The following text is copyright 1998 by Network World, permission is hearby given for reproduction, as long as attribution is given and this notice is included.

When is the Internet not the Internet?

By Scott Bradner

According to the published schedule the ANX is about to get real.

For the past few years the Automotive Network Exchange (http://www.aiag.org/anx/) has been preparing to change the way that the automotive industry does business in North America. The next big step should come at any time. That step is the publication of a list of certified service providers (ANX CSPs). ANX CSPs are Internet service providers (ISPs) which have demonstrated compliance with ANX-specified requirements for network service features, interoperability, performance, reliability, business continuity and disaster recovery, security, customer care, and trouble handling, and which have connected to one or more ANX certified exchange points.

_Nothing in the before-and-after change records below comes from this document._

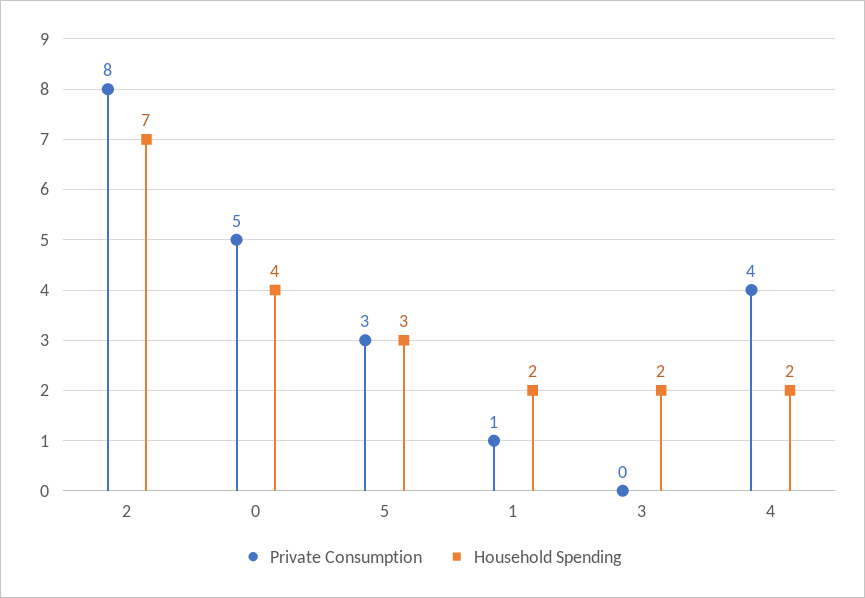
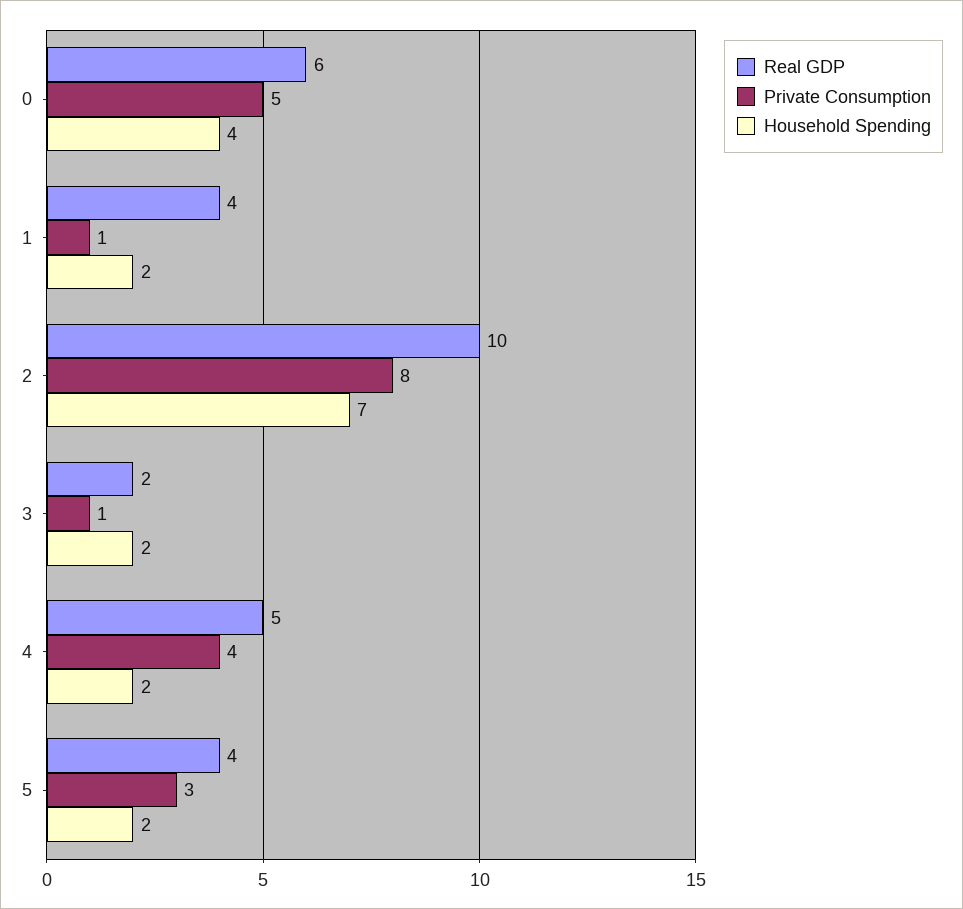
  {
    "Private Consumption": {
      "2": 8,
      "0": 5,
      "5": 3,
      "1": 1,
-     "3": 0,
+     "3": 1,
      "4": 4
    },
    "Household Spending": {
      "2": 7,
      "0": 4,
-     "5": 3,
+     "5": 2,
      "1": 2,
      "3": 2,
      "4": 2
-   }
+   },
+   "Real GDP": {
+     "0": 6,
+     "1": 4,
+     "2": 10,
+     "3": 2,
+     "4": 5,
+     "5": 4
+   }
  }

The basic idea is to move most of the electronic interaction between the thousands of trading partners which make up the automotive business away from private networks and to the public data network infrastructure. I.e. move the communications to the Internet, except that the ANX folk take care to say the ANX system is not the Internet even though they do mention that it is part of the Internet. The difference they say is in the guarantees provided by requiring the trading partners to use ANX CSPs rather than just any ISP.

Of the dozen or so network service features that the ANX requires an ANX CSP to offer the most important involves security. All ANX CSPs must be part of a public key certificate hierarchy with its top run by the ANX. This certificate hierarchy is used to enable the ANX-wide use of the IETF's IP Security (IPSEC) set of security functions to protect and authenticate transactions between trading partners. Just in time the IPSEC documents were approved by the IETF as Proposed Standards two weeks ago and there are already many vendors selling products based on these standards.

Since each ANX CSP must have an approved public key certificate which is used in real time to authenticate the CSP, this hierarchy also provides a way for the ANX to decertify CSPs that fail to maintain the required level of quality. The ANX certification authority just revokes the CSP's certificate and the trading partners which might be customers of that CSP can no longer operate. (According to the ANX documents some warning will be given in this case.)

I expect that as soon as the list of CSPs is released it will become the approved ISP list for many organizations that have nothing to do with the automotive industry. I also expect that we will quickly see other industry groups adopting the same approach to trading partner interactions. But I also expect that this will be a short-lived phenomenon. I expect that industry-specific certification will be quickly replaced by Consumer Reports-style ratings once there is a better understanding of what to rate. The ANX experience will help in this.

It should be quite amusing to watch the reactions of ISPs that fail to get certified. Bluster and treats of legal action, as some ISPs may try, instead of fixing the deficiencies, will tell me all I need to know about an ISP.

disclaimer: We don't do bluster at Harvard, or at lease we do not call it that - but the above anticipatory amusement is my own.